Dass Lagarde diesem Vorstoß nun ziemlich unverblümt eine Absage erteilte, dürfte indes nicht der einzige Punkt ihrer Ausführungen gewesen sein, der im Lager der Falken für Unmut sorgte. Denn die Französin wurde auch mit Blick auf die im EZB-Rat durchaus kontrovers geführte Debatte darüber, wie stark die Notenbank im Zuge ihrer PEPP-Käufe vom Kapitalschlüssel abweichen soll, sehr deutlich: "Die EZB wird niemals zulassen, dass die Orientierung am Kapitalschlüssel die Effektivität von PEPP beeinträchtigt." Anders als etwa Jens Weidmann hat Lagarde damit offensichtlich keine Vorbehalte, dass Wertpapiere bestimmter Euroländer überproportional erworben werden.
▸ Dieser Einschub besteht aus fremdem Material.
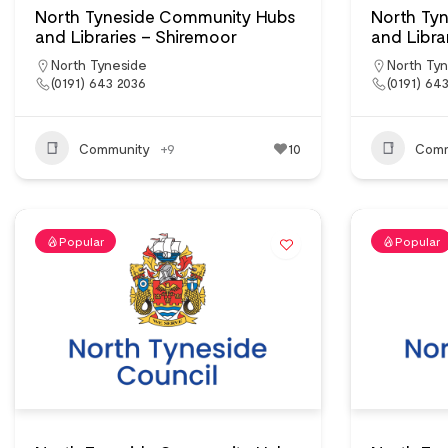
North Tyneside Community Hubs
North Ty
and Libraries – Shiremoor
and Librar
North Tyneside
North Ty
(0191) 643 2036
(0191) 64
Community
+9
10
Comm
Popular
Popular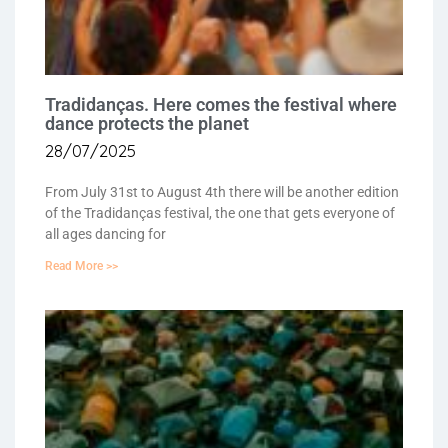
Tradidanças. Here comes the festival where
dance protects the planet
28/07/2025
From July 31st to August 4th there will be another edition
of the Tradidanças festival, the one that gets everyone of
all ages dancing for
Read More >>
In diesem Zusammenhang zeigen erste Analysen zum PEPP bereits, dass die EZB abweichend von ihrem Kapitalschlüssel in etwas größerem Umfang italienische Staatsanleihen angekauft hat. Das Ausmaß dieser Abweichung mag bislang zwar wenig besorgniserregend sein, dem bei PEPP-Kritikern gern bemühten Vorwurf der monetären Staatsfinanzierung durch die Hintertür wird dadurch nichtsdestoweniger neue Nahrung geliefert. Die EZB täte also gut daran, hier behutsam vorzugehen und den Kapitalschlüssel als wesentliches Element der Selbstbeschränkung nicht leichtfertig über Bord zu werfen - zumal dieser in den vergangenen Jahren auch für den Europäischen Gerichtshof beim Absegnen der Anleihekaufprogramme regelmäßig ein wichtiges Argument darstellte.
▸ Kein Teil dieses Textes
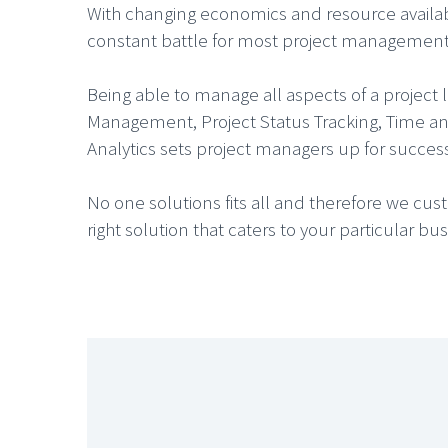
With changing economics and resource availabil
constant battle for most project management 
Being able to manage all aspects of a project 
Management, Project Status Tracking, Time an
Analytics sets project managers up for succes
No one solutions fits all and therefore we c
right solution that caters to your particular bu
Ihre mit Abstand am wenigsten kontroverse, gleichwohl nicht minder bedeutende Botschaft hob sich Lagarde im Übrigen ganz bis zum Schluss der Pressekonferenz auf. Mit Blick auf den am darauffolgenden Tag startenden EU-Gipfel in Brüssel zu Haushalt und Wiederaufbaufonds appellierte sie an die politischen Entscheider: "Es ist wichtig, dass sich die Verantwortlichen schnell auf ein ehrgeiziges Paket einigen. Die EZB hofft sehr stark darauf." Tatsächlich war es - anders als bei den Hilfsmaßnahmen der EZB - eine schwere Geburt, doch nach fünf (anstatt zwei) Tagen zäher Verhandlungen und Streitigkeiten standen die Corona-Hilfen und der neue EU-Haushalt im Gesamtvolumen von 1,8 Billionen Euro. Auch die 27 Regierungen der Eurozone haben also endlich die Zeichen der Zeit erkannt. Die EZB-Granden dürften im September also einigermaßen optimistisch aus der Sommerpause zurückkehren, denn zumindest bei der Krisenbewältigung sind sie ab sofort nicht mehr auf sich allein gestellt. Wie die gigantischen Schuldenberge jemals wieder abgetragen werden sollen, steht allerdings auf einem anderen Blatt.